FINAL DESTINATION 5 (USA/Canada 2011 / Steven Quale)
***
When Things Get Knocked Over, Spill, or Fall Out of Cupboards: The Movie. Even Friday the 13th had started playing with the formula by its fifth installment, but the final Final Destination sticks with exactly the same storyline we've seen four times already. And so, a young guy has a vision of a catastrophic bridge collapse, convinces some of his fellow passengers to escape before it happens, and then they're pursued by Death in the order they should have been killed. There's some comedy to keep things interesting, and there are elaborate and often unexpected death scenes, though because we know that Death is working to a specific plan, a scene set in a professional kitchen, where there are blades and hot oil literally everywhere, lacks the suspense it should have, because we know it's not the chef's time to die. However, some of the deaths look incredibly painful, and almost all elicit a gasp, especially the one at a gymnasium, which also happens to be the most thrilling scene because there are so many things that could go wrong. 3D seems wasted on the movie, aside from two or three bits, but it boasts not one but two clever punchlines, so even if the big twist has been spoilered for you, there's something even cooler still to come.
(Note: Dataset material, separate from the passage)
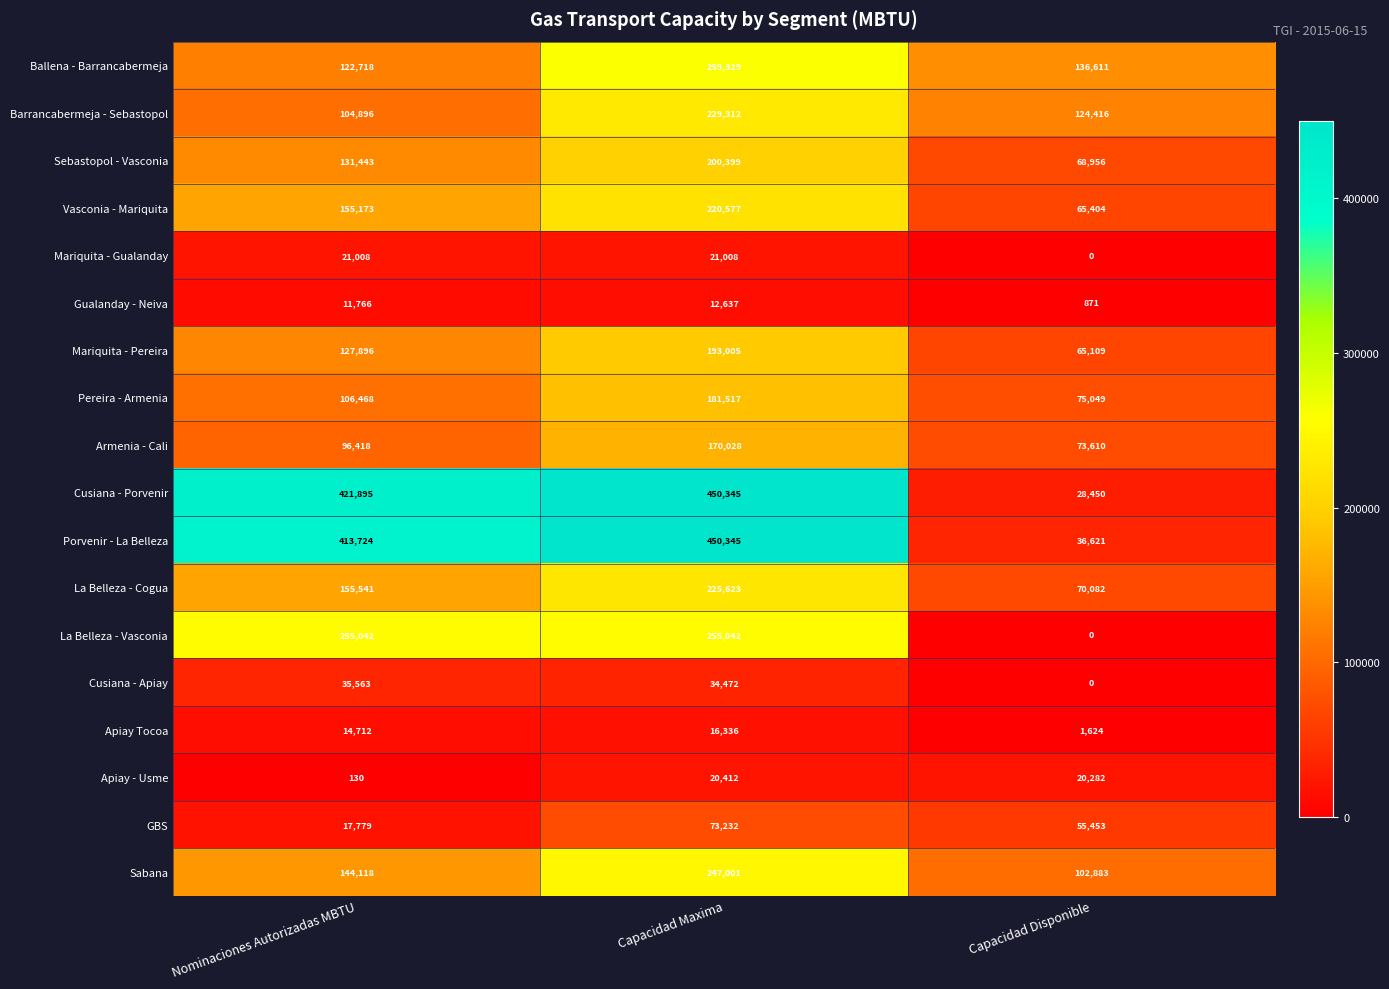

At Nominaciones Autorizadas MBTU, list the series in order from smallest to largest.

Apiay - Usme, Gualanday - Neiva, Apiay Tocoa, GBS, Mariquita - Gualanday, Cusiana - Apiay, Armenia - Cali, Barrancabermeja - Sebastopol, Pereira - Armenia, Ballena - Barrancabermeja, Mariquita - Pereira, Sebastopol - Vasconia, Sabana, Vasconia - Mariquita, La Belleza - Cogua, La Belleza - Vasconia, Porvenir - La Belleza, Cusiana - Porvenir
DEATH NOTE (Japan 2006 / Shûsuke Kaneko)
***
Fantasy crime thriller about a teenage serial killer, Light, who owns a supernatural notebook: anyone whose real name is written on its pages (while the writer is picturing that person) will die, of a boring old heart attack unless otherwise specified. And Light is either too unimaginative or not sadistic enough to specify more elaborate deaths, which is a shame. He's been using the notebook to rid the world of criminals, resulting in fandom, ethical debates and an international police investigation, but as the authorities close in on him, he has to start killing them off too. Light is accompanied throughout by the amusing-looking, floating "death god" who gave him the notebook, a silly bit of CGI that keeps things, erm, light. And that's the problem, really: shot almost entirely in flat daylight settings, in unexciting modern buildings, it never really takes off. On the contrary, the final half hour is quite dull, an exposition- and flashback-heavy, anticlimactic denouement revolving around one character's all-too convenient mistake (she keeps her real name a secret from Light, yet tells him who she's engaged to!), and a sequel-setting epilogue that makes no sense. Adam Wingard's far flashier 2017 remake is much better.